* [Assignment] Retype every line of text from the items below word for word, leaving out the pictures.

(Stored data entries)
━━━━━━

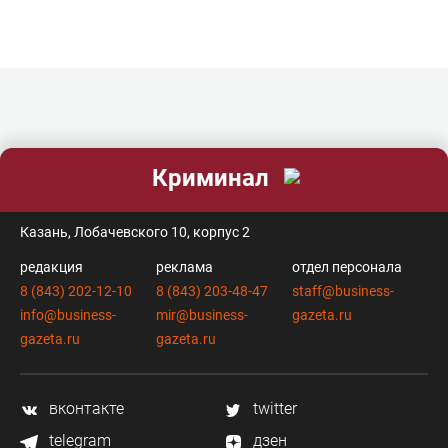
Криминал
контакты
Казань, Лобачевского 10, корпус 2
редакция
реклама
отдел персонала
8 (843) 202-12-10
8 (843) 203-48-47
staff@business-
info@business-
mir@business-
gazeta.ru
gazeta.ru
gazeta.ru
вконтакте
twitter
telegram
дзен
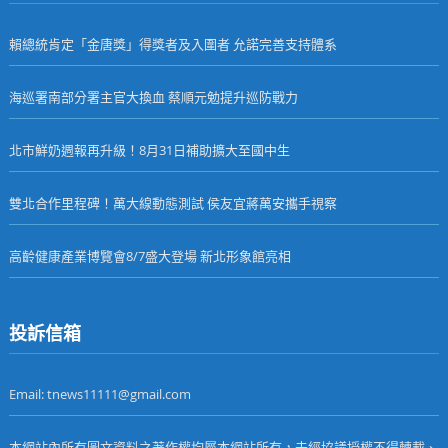
賴總統肯定「金唐獎」得獎者及入圍者 允諾完善支持體系
海巡署南部分署主官大換血 蔡順元勉提升巡防戰力
北市鮮奶週報再升級！8月31日補助擴大至國中生
雙北合作里程碑！萬大線動態測試 侯友宜蔣萬安攜手視察
高齡健康產業博覽會8/7盛大登場 新北形象館亮相
投訴信箱
Email: tnews11111@gmail.com
本網站內所有圖文資料之著作權均屬本網站所有，未經協議授權不得轉載、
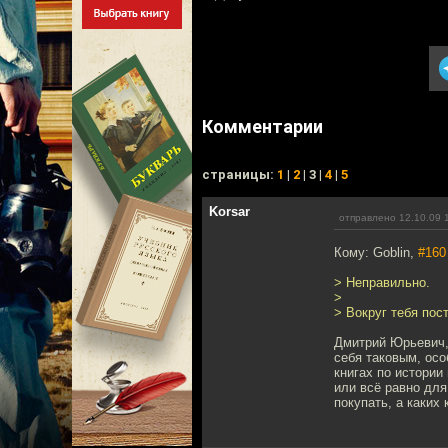
Комментарии
cтраницы:
1
|
2
| 3 |
4
|
5
Korsar
отправлено 12.10.09 
Кому: Goblin,
#160
> Неправильно.
>
> Вокруг тебя пос
Дмитрий Юрьевич,
себя таковым, осо
книгах по истории
или всё равно для
покупать, а каких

━━━━━━

* [Result of this exercise]
Криминал
контакты
Казань, Лобачевского 10, корпус 2
редакция
реклама
отдел персонала
8 (843) 202-12-10
8 (843) 203-48-47
staff@business-
info@business-
mir@business-
gazeta.ru
gazeta.ru
gazeta.ru
вконтакте
twitter
telegram
дзен
賴總統肯定「金唐獎」得獎者及入圍者 允諾完善支持體系
海巡署南部分署主官大換血 蔡順元勉提升巡防戰力
北市鮮奶週報再升級！8月31日補助擴大至國中生
雙北合作里程碑！萬大線動態測試 侯友宜蔣萬安攜手視察
高齡健康產業博覽會8/7盛大登場 新北形象館亮相
投訴信箱
Email: tnews11111@gmail.com
本網站內所有圖文資料之著作權均屬本網站所有，未經協議授權不得轉載、
Комментарии
cтраницы:
1
|
2
| 3 |
4
|
5
Korsar
отправлено 12.10.09 
Кому: Goblin,
#160
> Неправильно.
>
> Вокруг тебя пос
Дмитрий Юрьевич,
себя таковым, осо
книгах по истории
или всё равно для
покупать, а каких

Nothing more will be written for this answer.